Barbara Clarke, who bought the bookshop in September 2021, says she expects to open by the end of the month in a 450-square-foot space at 229 Commercial St., adjacent to Soft as a Grape, where Sea Bags used to operate. Christine Barker will be her landlord — Barker bought 227 and 229 Commercial St. from Scott Ravelson for $4.6 million in June.
But Clarke is no ordinary tenant, and not just because she’s reopening an independent bookstore. She is an investor in Barker’s ambitious proposal to build a 31-room hotel, a restaurant and bar, and four luxury condominiums at the site of the Old Reliable Fish House, at 227R Commercial, which is directly behind the building at 227 Commercial St.
Barker’s plan also calls for a 260-foot pier extending into Provincetown Harbor. She has a purchase and sale agreement for the Old Reliable property. Her plan easily secured the necessary permits in 2019 and 2020 but has been tied up for over two years by an appeal filed by three abutters in state Land Court.
After Barker made small changes to the plan, Rob Anderson, who owns the Canteen, withdrew from the suit in 2021. During the summer, Barker satisfied another appellant, Ravelson, by buying his properties.
Patrick Patrick, the owner of Marine Specialties, is the last remaining appellant. “We are talking, and hopefully we’ll have an agreement,” Barker said in a phone interview on Monday.
Clarke, who has homes in Provincetown and Vermont, is the founder and president of The Impact Seat, an organization that invests in companies that are either owned or led by women, particularly women of color or from the LGBTQ community. She had been watching the progress of the Old Reliable proposal with interest. “I think it’s an exciting opportunity for the town,” she said.
A year ago, Clarke met Barker through friends. “We just got to talking,” Clarke recalled, and Barker suggested the possibility of collaborating.
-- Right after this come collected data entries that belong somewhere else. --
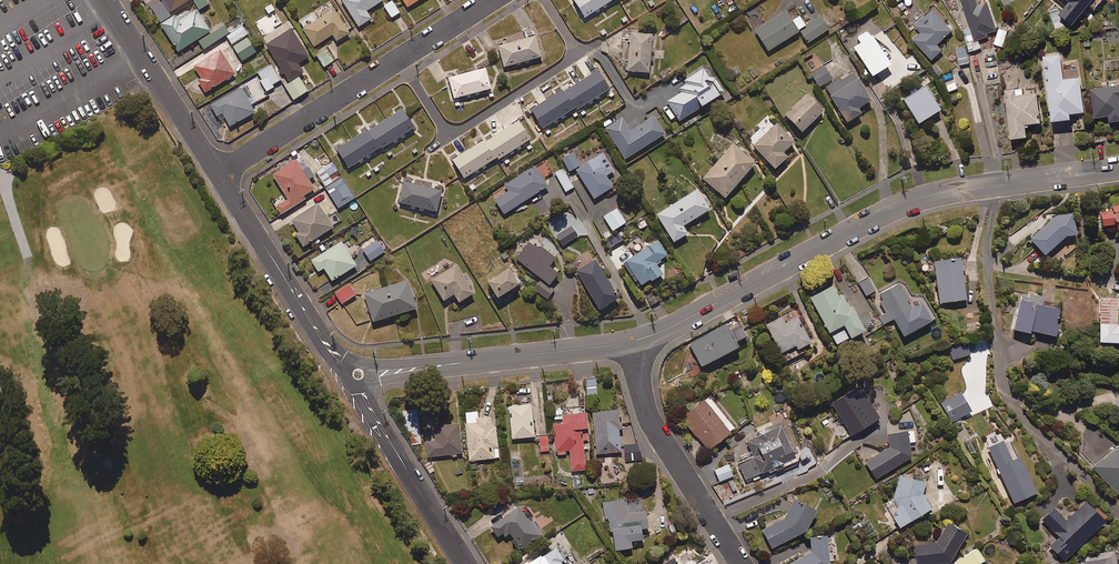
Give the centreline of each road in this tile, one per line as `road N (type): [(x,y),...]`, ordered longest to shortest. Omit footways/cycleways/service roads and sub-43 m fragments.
road 1 (tertiary): [(1118,168),(905,202),(630,342)]
road 2 (residential): [(491,0),(221,172)]
road 3 (tertiary): [(630,342),(371,375)]
road 4 (tertiary): [(349,366),(321,337),(221,172)]
road 5 (residential): [(362,387),(467,563)]
road 6 (tertiary): [(221,172),(110,0)]
road 7 (residential): [(630,342),(656,431),(712,518)]
road 8 (residential): [(712,518),(813,474),(880,424)]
Clarke has since invested in the Old Reliable project, and she and Barker are now working on plans for 227 and 229 Commercial.
Barker said she is happy about the new business partnership. “And I love that she bought the bookshop,” she said.
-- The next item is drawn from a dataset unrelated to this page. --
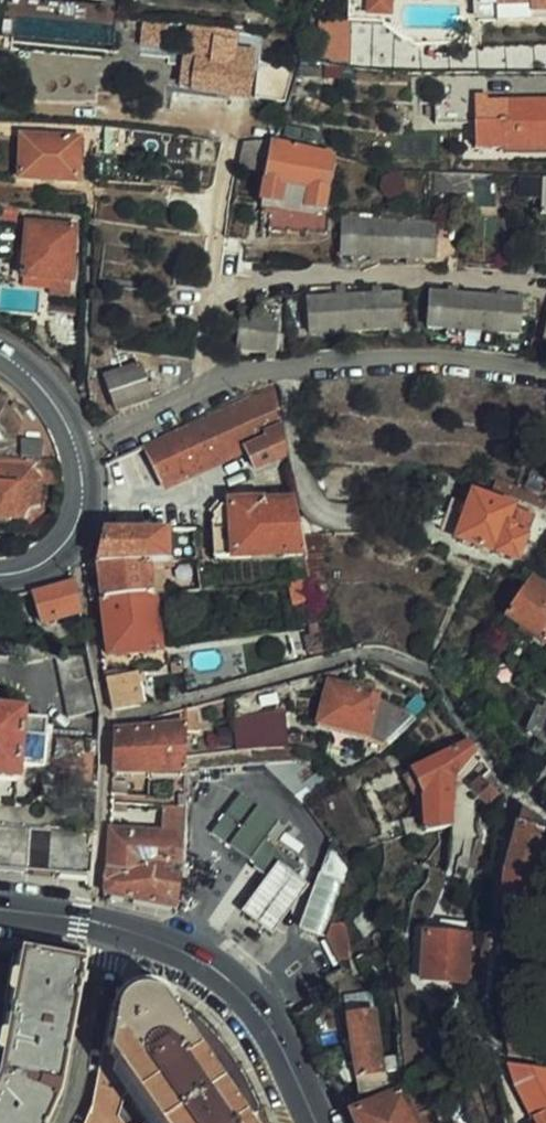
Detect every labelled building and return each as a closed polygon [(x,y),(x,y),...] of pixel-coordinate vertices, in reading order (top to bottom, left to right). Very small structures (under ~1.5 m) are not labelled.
[(380,22),(381,0),(348,0),(346,19),(380,22)] [(495,20),(494,0),(476,0),(477,20),(495,20)] [(495,20),(495,23),(545,21),(545,0),(494,0),(495,20)] [(16,44),(116,43),(116,1),(16,2),(16,44)] [(142,52),(192,57),(207,59),(209,34),(183,32),(144,29),(142,52)] [(412,45),(441,45),(440,29),(412,30),(412,45)] [(189,89),(249,97),(253,65),(238,63),(240,36),(209,34),(207,59),(192,57),(189,89)] [(316,34),(313,56),(340,60),(343,38),(316,34)] [(284,64),(259,60),(257,72),(282,76),(284,64)] [(453,104),(454,125),(472,125),(473,150),(545,150),(545,104),(453,104)] [(103,135),(99,139),(98,143),(99,148),(104,153),(109,153),(114,151),(117,146),(115,139),(110,135),(103,135)] [(77,141),(21,138),(20,182),(76,185),(77,141)] [(333,156),(277,143),(269,157),(260,204),(322,214),(333,156)] [(404,194),(405,185),(400,177),(393,174),(384,176),(380,181),(377,190),(382,197),(390,200),(396,200),(404,194)] [(407,176),(405,185),(423,186),(424,177),(407,176)] [(322,214),(260,204),(260,233),(324,237),(326,214),(322,214)] [(0,211),(0,222),(15,224),(16,213),(0,211)] [(51,228),(51,217),(30,215),(29,226),(51,228)] [(434,225),(342,222),(340,258),(433,262),(434,225)] [(75,231),(51,228),(29,226),(27,225),(22,280),(49,283),(48,299),(69,300),(75,231)] [(520,300),(429,294),(426,329),(517,336),(520,300)] [(398,295),(307,299),(309,337),(400,332),(398,295)] [(273,359),(275,336),(276,320),(239,316),(234,352),(273,359)] [(138,367),(104,378),(116,413),(150,400),(138,367)] [(286,458),(276,388),(227,410),(145,446),(164,487),(245,449),(255,472),(286,458)] [(111,448),(103,453),(105,467),(117,460),(111,448)] [(34,460),(54,461),(54,449),(30,449),(30,460),(34,460)] [(60,461),(54,461),(34,460),(33,466),(0,465),(0,524),(15,524),(16,520),(29,520),(31,522),(42,513),(41,510),(42,484),(63,484),(63,480),(60,461)] [(341,471),(322,471),(322,484),(340,485),(341,471)] [(515,487),(497,483),(494,493),(544,509),(545,510),(545,501),(539,497),(515,487)] [(545,521),(472,496),(457,542),(517,563),(525,540),(537,543),(545,521)] [(300,539),(294,504),(262,504),(262,501),(229,501),(229,505),(221,505),(215,519),(215,526),(212,526),(214,559),(303,555),(300,539)] [(165,532),(104,533),(99,568),(113,567),(146,565),(165,564),(165,532)] [(193,532),(165,532),(165,564),(171,564),(196,563),(193,532)] [(300,539),(303,555),(308,580),(324,578),(320,537),(300,539)] [(191,581),(198,580),(196,563),(171,564),(173,582),(191,581)] [(113,567),(99,568),(99,572),(102,603),(150,597),(146,565),(113,567)] [(192,593),(200,592),(198,580),(191,581),(192,593)] [(529,580),(504,616),(545,646),(545,591),(529,580)] [(313,604),(309,582),(289,586),(293,608),(313,604)] [(75,583),(35,594),(45,625),(82,615),(75,583)] [(182,615),(180,594),(163,596),(164,601),(165,617),(182,615)] [(164,601),(163,596),(153,597),(150,597),(102,603),(109,660),(160,654),(155,602),(164,601)] [(17,656),(17,666),(59,657),(71,718),(102,719),(102,715),(89,650),(63,656),(52,652),(38,648),(21,645),(17,636),(10,629),(0,627),(0,655),(17,656)] [(113,713),(146,706),(138,676),(118,679),(117,672),(106,675),(113,713)] [(388,745),(415,720),(377,704),(377,696),(329,683),(318,726),(368,739),(369,736),(388,745)] [(537,710),(545,714),(545,706),(540,703),(537,710)] [(534,768),(545,756),(545,714),(537,710),(526,734),(539,740),(523,758),(534,768)] [(97,793),(100,742),(48,737),(48,726),(26,725),(25,713),(0,711),(0,782),(19,784),(21,772),(44,774),(44,790),(58,790),(59,776),(69,776),(69,792),(97,793)] [(282,715),(233,721),(236,752),(253,752),(287,748),(282,715)] [(188,726),(153,730),(150,773),(187,774),(188,726)] [(153,730),(115,734),(113,744),(112,772),(150,773),(153,730)] [(455,778),(475,754),(465,742),(456,748),(409,771),(410,774),(421,793),(423,833),(451,827),(455,778)] [(328,761),(272,766),(311,806),(346,778),(328,761)] [(421,793),(410,774),(403,778),(413,797),(421,793)] [(481,777),(470,788),(488,806),(499,795),(481,777)] [(128,785),(111,784),(110,797),(128,797),(128,785)] [(231,788),(202,827),(267,875),(288,891),(296,880),(303,869),(265,842),(278,823),(231,788)] [(186,856),(187,808),(163,807),(161,835),(155,835),(155,855),(186,856)] [(520,811),(505,869),(503,894),(526,900),(538,904),(545,872),(545,842),(543,842),(545,827),(545,826),(534,819),(520,811)] [(92,880),(95,837),(0,830),(0,872),(92,880)] [(177,910),(186,856),(155,855),(155,835),(109,832),(107,872),(103,880),(103,894),(177,910)] [(303,932),(328,941),(352,861),(332,835),(303,932)] [(303,886),(296,880),(288,891),(267,875),(240,909),(269,931),(303,886)] [(503,894),(500,923),(519,928),(526,900),(503,894)] [(440,936),(437,936),(423,936),(420,983),(467,986),(467,982),(467,966),(468,952),(468,942),(469,939),(465,939),(466,926),(441,925),(440,936)] [(30,942),(28,954),(44,958),(87,966),(91,952),(30,942)] [(44,958),(28,954),(22,983),(16,1016),(76,1028),(87,966),(44,958)] [(237,1063),(213,1036),(182,1008),(175,1010),(163,997),(154,994),(144,992),(136,994),(126,1001),(119,1015),(111,1016),(105,1055),(95,1104),(87,1122),(265,1122),(237,1063)] [(16,1016),(4,1080),(0,1089),(0,1122),(52,1122),(63,1096),(76,1028),(16,1016)] [(358,1095),(404,1090),(403,1081),(400,1062),(379,1064),(374,1016),(349,1019),(358,1095)] [(509,1068),(514,1091),(532,1122),(545,1122),(545,1072),(509,1068)] [(426,1110),(411,1075),(403,1081),(404,1090),(415,1114),(426,1110)] [(354,1122),(413,1122),(410,1116),(400,1094),(351,1116),(354,1122)] [(415,1114),(410,1116),(413,1122),(419,1122),(430,1118),(426,1110),(415,1114)]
The buildings at the front of the former Ravelson property, including the little red one housing Essentials and the Soft as a Grape building, retain a lot of historical detail. “Both are beautiful, historic buildings, so we’re definitely not going to demolish those,” Clarke said.
Behind the buildings are a warehouse and several empty apartments. “Those have been left to decay for years,” Barker said. She and Clarke have not yet formalized their development plan. “We are exploring mixed-use possibilities, including residential, hotel, commercial, and worker housing,” Barker said.
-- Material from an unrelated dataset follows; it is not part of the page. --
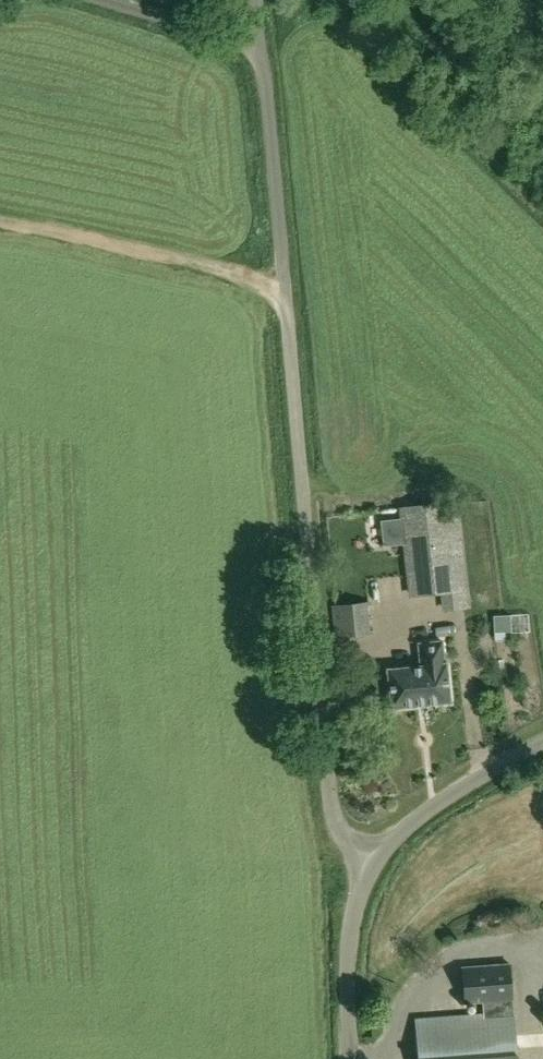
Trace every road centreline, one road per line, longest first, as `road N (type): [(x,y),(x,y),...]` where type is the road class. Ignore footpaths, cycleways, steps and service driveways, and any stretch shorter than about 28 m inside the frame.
road 1 (unclassified): [(368,872),(335,828),(325,764),(260,33)]
road 2 (unclassified): [(368,872),(431,804),(542,744)]
road 3 (unclassified): [(357,1058),(348,949),(368,872)]
road 4 (unclassified): [(260,33),(214,31),(105,0)]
Clarke agreed that addressing the need for employee housing is a priority. “It’s actually essential to my investment that we start to alleviate the challenges of the workers in Provincetown,” she said.
Clarke will not be handling the day-to-day operation of the bookshop. “I will be very much involved but in the background,” she said. Derek McCormack has been hired as bookshop manager, according to the store’s Facebook page, which describes him as a “writer, reader, and bookseller who has been living in town since 2019.”
The shop’s main offering will be “books and a little bit of vinyl and some cards and notebooks,” Clarke said. As part of the purchase of the business from the previous owners, she bought the collection of books that remained. She donated those to More Than Words, a nonprofit organization that provides jobs and training to youth. “I was pretty sure it was going to take at least a year before we got into a space, and the cost of storing them was almost equal to the books themselves,” she said.
Because the store space is tight, “We’re going to have to be really intentional about what we stock,” Clarke said. She plans to rotate the collection based on themes the town may be celebrating, and she also wants to feature local authors.
“The Provincetown Bookshop has been influential in the lives of people for 90 years,” Clarke said. “I want it to continue to be that memorable place.”